# Records provided:
::::::
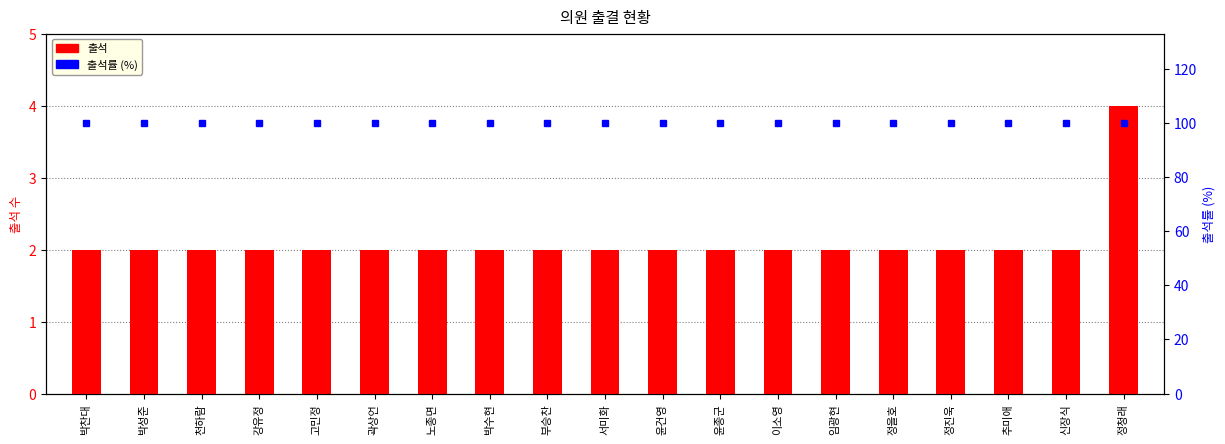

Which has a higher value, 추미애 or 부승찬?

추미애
::::::
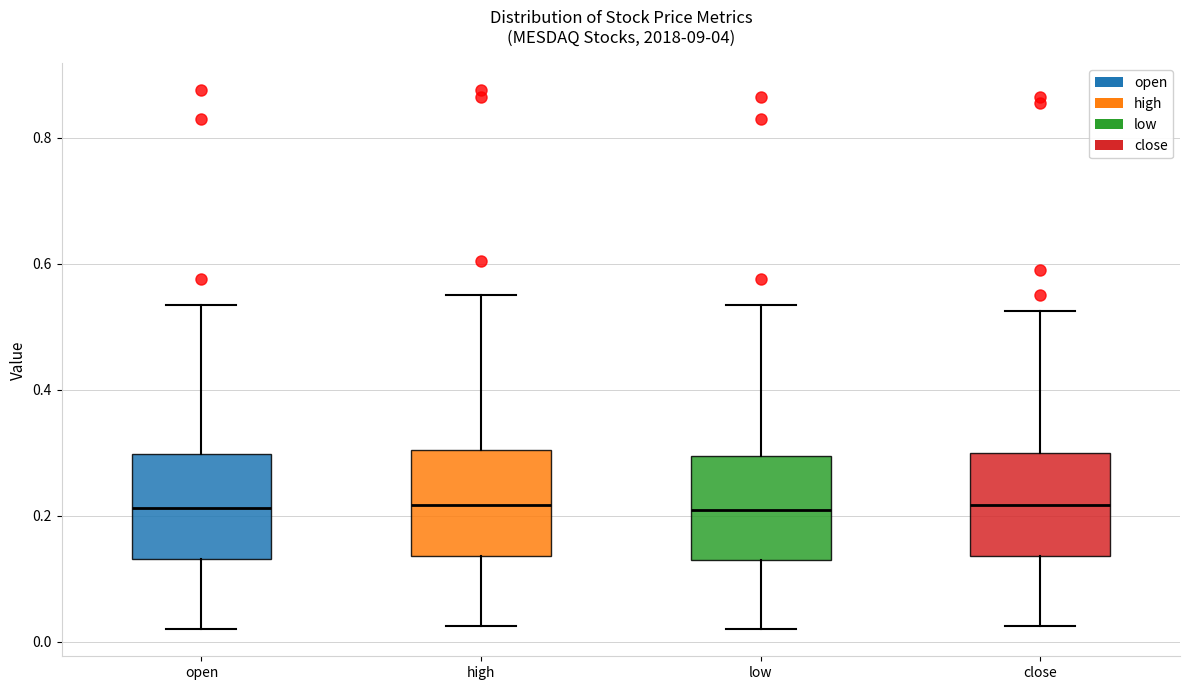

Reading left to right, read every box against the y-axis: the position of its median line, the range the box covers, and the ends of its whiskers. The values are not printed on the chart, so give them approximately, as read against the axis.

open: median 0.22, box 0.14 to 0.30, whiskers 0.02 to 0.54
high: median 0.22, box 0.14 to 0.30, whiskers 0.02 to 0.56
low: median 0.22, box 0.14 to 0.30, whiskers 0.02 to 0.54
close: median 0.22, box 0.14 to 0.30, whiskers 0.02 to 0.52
::::::
# What the task asks:
Copy out the lines starting at the one containing "Reading left to" and ending after the one containing "close: median 0.22, box", with nothing changed.

# Result of the task:
Reading left to right, read every box against the y-axis: the position of its median line, the range the box covers, and the ends of its whiskers. The values are not printed on the chart, so give them approximately, as read against the axis.

open: median 0.22, box 0.14 to 0.30, whiskers 0.02 to 0.54
high: median 0.22, box 0.14 to 0.30, whiskers 0.02 to 0.56
low: median 0.22, box 0.14 to 0.30, whiskers 0.02 to 0.54
close: median 0.22, box 0.14 to 0.30, whiskers 0.02 to 0.52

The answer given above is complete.